The result is being able to “see where we need to inject ourselves from a performance standpoint. And then be able to give that feedback to the soldier. Here's how you were doing. Here's what you looked like a couple of years ago, here's where you're at now. Are we still on track because we're areas you want to improve your performance on?”
The 2023 defense policy law also includes initiatives designed to improve how DOD reviews and reports on suicide rates in the military since 9/11, including breakdowns by occupation, service, and grade. Congress also requested briefings on the efficacy of suicide prevention reforms.
But there’s a cultural aspect that the deputy commander said won’t change quickly, but stressing holistic health and wellness, particularly in the schoolhouses, should help.

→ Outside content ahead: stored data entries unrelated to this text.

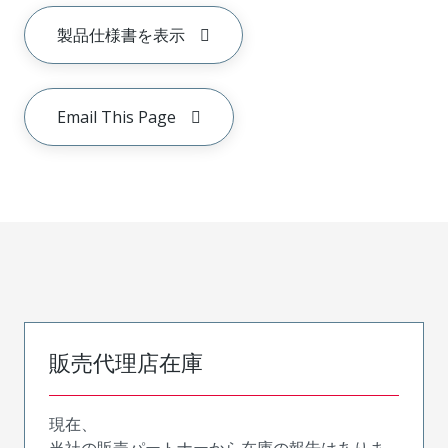
製品仕様書を表示
Email This Page
販売代理店在庫
現在、
当社の販売パートナーから在庫の報告はありま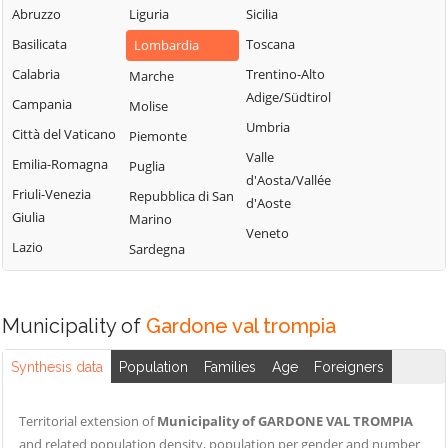
Sabbia
Abruzzo
Liguria
Sicilia
Bione
Leno
Puegnago del
Basilicata
Toscana
Lombardia
Borgo San
Limone sul Garda
Garda
Giacomo
Calabria
Trentino-Alto
Marche
Lodrino
Quinzano d'Oglio
Adige/Südtirol
Borgosatollo
Campania
Molise
Lograto
Remedello
Umbria
Borno
Città del Vaticano
Piemonte
Lonato del Garda
Rezzato
Valle
Botticino
Emilia-Romagna
Puglia
Longhena
d'Aosta/Vallée
Roccafranca
Bovegno
Friuli-Venezia
Repubblica di San
Losine
d'Aoste
Rodengo Saiano
Giulia
Marino
Bovezzo
Lozio
Veneto
Roè Volciano
Lazio
Sardegna
Brandico
Lumezzane
Roncadelle
Braone
Maclodio
Rovato
Breno
Magasa
Municipality of
Gardone val trompia
Rudiano
Brescia
Mairano
Sabbio Chiese
Synthesis data
Population
Families
Age
Foreigners
Brione
Malegno
Sale Marasino
Caino
Malonno
Territorial extension of
Municipality of GARDONE VAL TROMPIA
Salò
Calcinato
Manerba del
and related population density, population per gender and number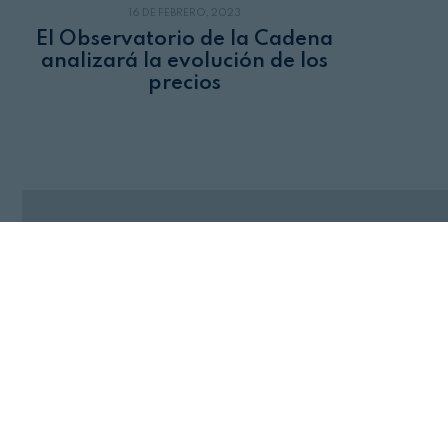
16 DE FEBRERO, 2023
El Observatorio de la Cadena
analizará la evolución de los
precios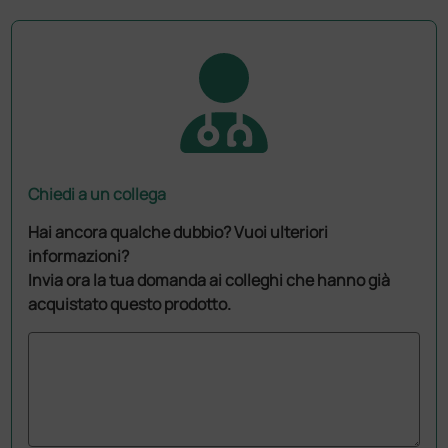
Chiedi a un collega
Hai ancora qualche dubbio? Vuoi ulteriori
informazioni?
Invia ora la tua domanda ai colleghi che hanno già
acquistato questo prodotto.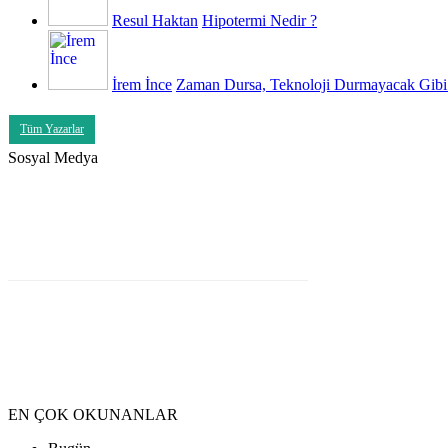
Resul Haktan
Hipotermi Nedir ?
İrem İnce
Zaman Dursa, Teknoloji Durmayacak Gibi
Tüm Yazarlar
Sosyal Medya
EN ÇOK OKUNANLAR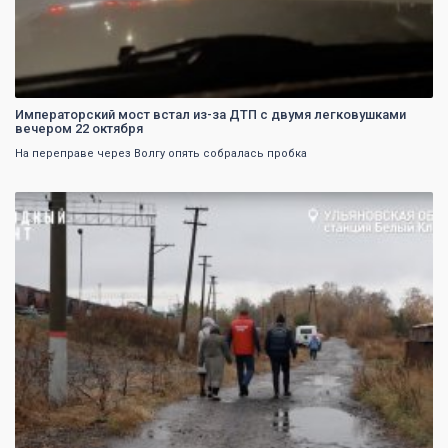
Императорский мост встал из-за ДТП с двумя легковушками
вечером 22 октября
На переправе через Волгу опять собралась пробка
0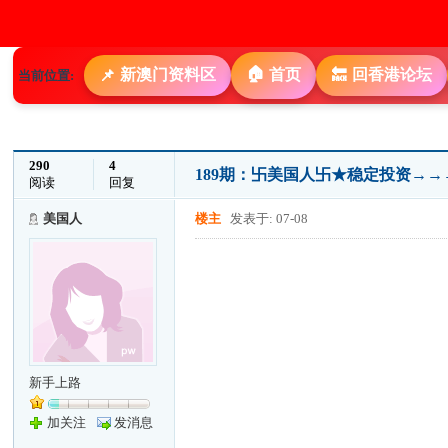
🏠
新澳门资料区
首页
回香港论坛
📌
🔙
当前位置:
290
4
189期：卐美国人卐★稳定投资→
阅读
回复
美国人
楼主
发表于: 07-08
新手上路
加关注
发消息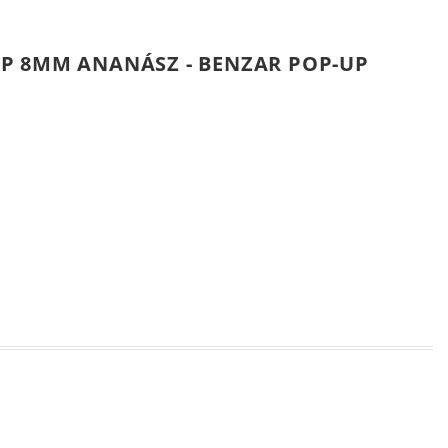
P 8MM ANANÁSZ - BENZAR POP-UP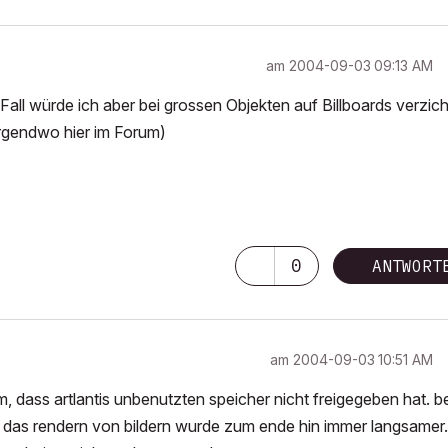
am
‎2004-09-03
09:13 AM
all würde ich aber bei grossen Objekten auf Billboards verzich
irgendwo hier im Forum)
0
ANTWORT
am
‎2004-09-03
10:51 AM
em, dass artlantis unbenutzten speicher nicht freigegeben hat. b
 das rendern von bildern wurde zum ende hin immer langsamer.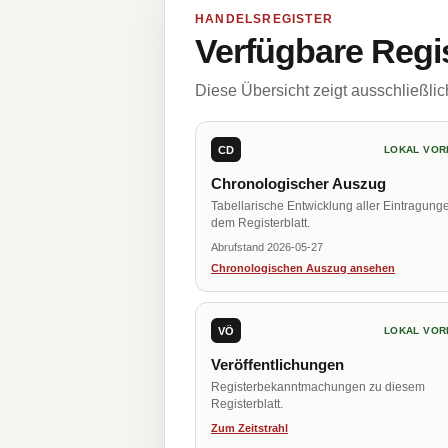
HANDELSREGISTER
Verfügbare Regi
Diese Übersicht zeigt ausschließli
CD
LOKAL VOR
Chronologischer Auszug
Tabellarische Entwicklung aller Eintragung
dem Registerblatt.
Abrufstand 2026-05-27
Chronologischen Auszug ansehen
VÖ
LOKAL VOR
Veröffentlichungen
Registerbekanntmachungen zu diesem
Registerblatt.
Zum Zeitstrahl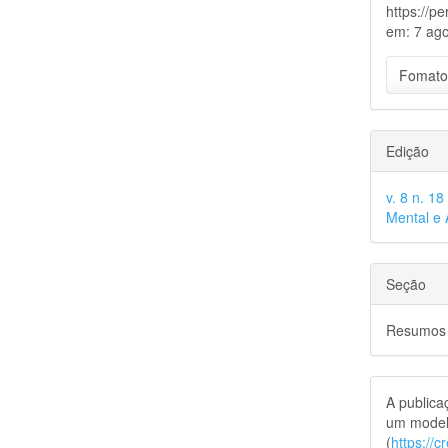
https://p
em: 7 ago
Fomato
Edição
v. 8 n. 1
Mental e 
Seção
Resumos
A public
um model
(
https://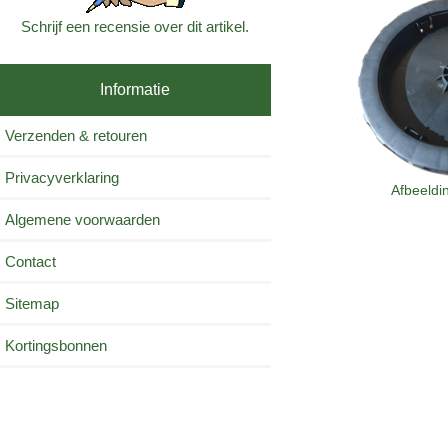
Schrijf een recensie over dit artikel.
Informatie
Verzenden & retouren
Privacyverklaring
Afbeeldi
Algemene voorwaarden
Contact
Sitemap
Kortingsbonnen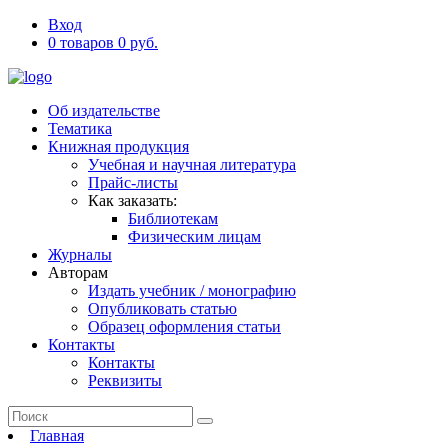
Вход
0 товаров 0 руб.
Об издательстве
Тематика
Книжная продукция
Учебная и научная литература
Прайс-листы
Как заказать:
Библиотекам
Физическим лицам
Журналы
Авторам
Издать учебник / монографию
Опубликовать статью
Образец оформления статьи
Контакты
Контакты
Реквизиты
Главная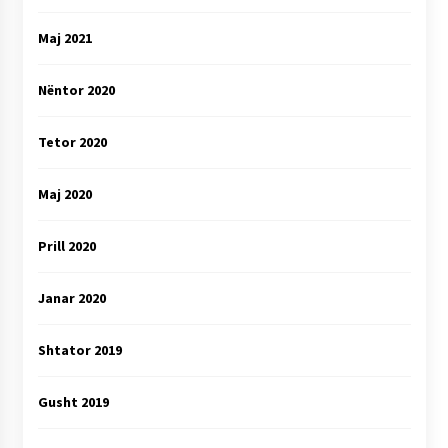
Maj 2021
Nëntor 2020
Tetor 2020
Maj 2020
Prill 2020
Janar 2020
Shtator 2019
Gusht 2019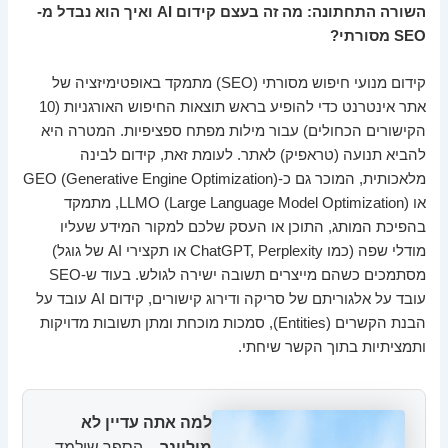
השורה התחתונה: מה זה בעצם קידום AI ואיך הוא נבדל מ-
SEO מסורתי?
קידום מנועי חיפוש מסורתי (SEO) מתמקד באופטימיזציה של
אתר אינטרנט כדי להופיע בראש תוצאות החיפוש האורגניות (10
הקישורים הכחולים) עבור מילות מפתח ספציפיות. המטרה היא
להביא תנועה (טראפיק) לאתר. לעומת זאת, קידום לבינה
מלאכותית, המוכר גם כ-GEO (Generative Engine Optimization)
או LLMO (Large Language Model Optimization), מתמקד
בהפיכת המותג, התוכן או העסק שלכם למקור המידע שעליו
מודלי שפה (כמו ChatGPT, Perplexity או תקצירי AI של גוגל)
מסתמכים כשהם מייצרים תשובה ישירה לגולש. בעוד ש-SEO
עובד על אלגוריתם של סריקה ודירוג קישורים, קידום AI עובד על
הבנת הקשרים (Entities), סמכות מוכחת ומתן תשובות מדויקות
ותמציתיות בתוך הקשר שיחתי.
למה אתה עדיין לא
מיליונר
– הספר שילמד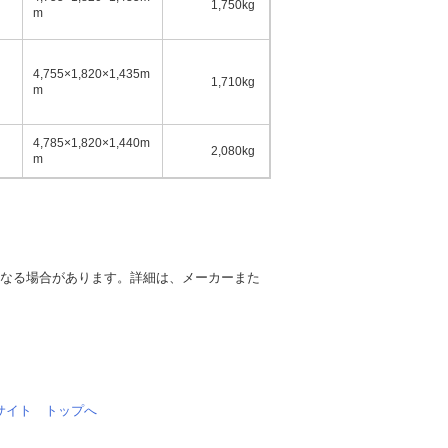
1,750kg
5名
m
4,755×1,820×1,435m
1,710kg
5名
m
4,785×1,820×1,440m
2,080kg
5名
m
異なる場合があります。詳細は、メーカーまた
情報サイト トップへ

Survivors also noted the cultural barriers in the Special Operations Command community while expressing hope that the new approach could help spot struggling servicemembers sooner.
Through her experience, Erica Wirka, surviving spouse of Warrant Officer Johnny Wirka of the 7th Special Forces Group, decided to pursue a master’s degree in counseling and plans to support and assist others particularly in military communities and addicted populations.
“I don't believe we're designed to do this life alone. We need the support of others and that community and I hope to be a source of that support in a professional professional capacity,” said Wirka, alluding to her own bouts with suicidal thoughts after her husband’s death in 2021. “Though Johnny possessed great strength and fortitude as a person. He was still one that fell victim to his own distorted thoughts. Just going to show that even the strongest among us are not immune to suicidal ideations. Vulnerability and reaching out when help is needed, is one of the hardest things for us to do. I think it's especially hard in the SOF community.”
“Maybe I'm going a little outside of my lane,” she said, “but you know, we've got these soldiers that are, you know, trained to not be in vulnerable positions when they're on missions…even in a training situation—no vulnerability. And that is what they are taught. But that vulnerability can be life-saving.”
Master Sgt. Trevor Beaman of the 7th Special Forces Groups, who has survived multiple suicide attempts, stressed the importance of community and reaching out when in distress.
“We're seeing a lot of hard things on deployments. So that's a really hard thing to say that it's hurting me, but at the same time I used it to a benefit,” Beaman said.
Beaman said the strategy and its use of Joiner’s theory rang true to his own experiences.
“Being vulnerable didn't take away anything about me being an operator or a warrior,” he said. “It did the opposite. It really enhanced me to be a better thinker and a better provider to the unit that I was in.”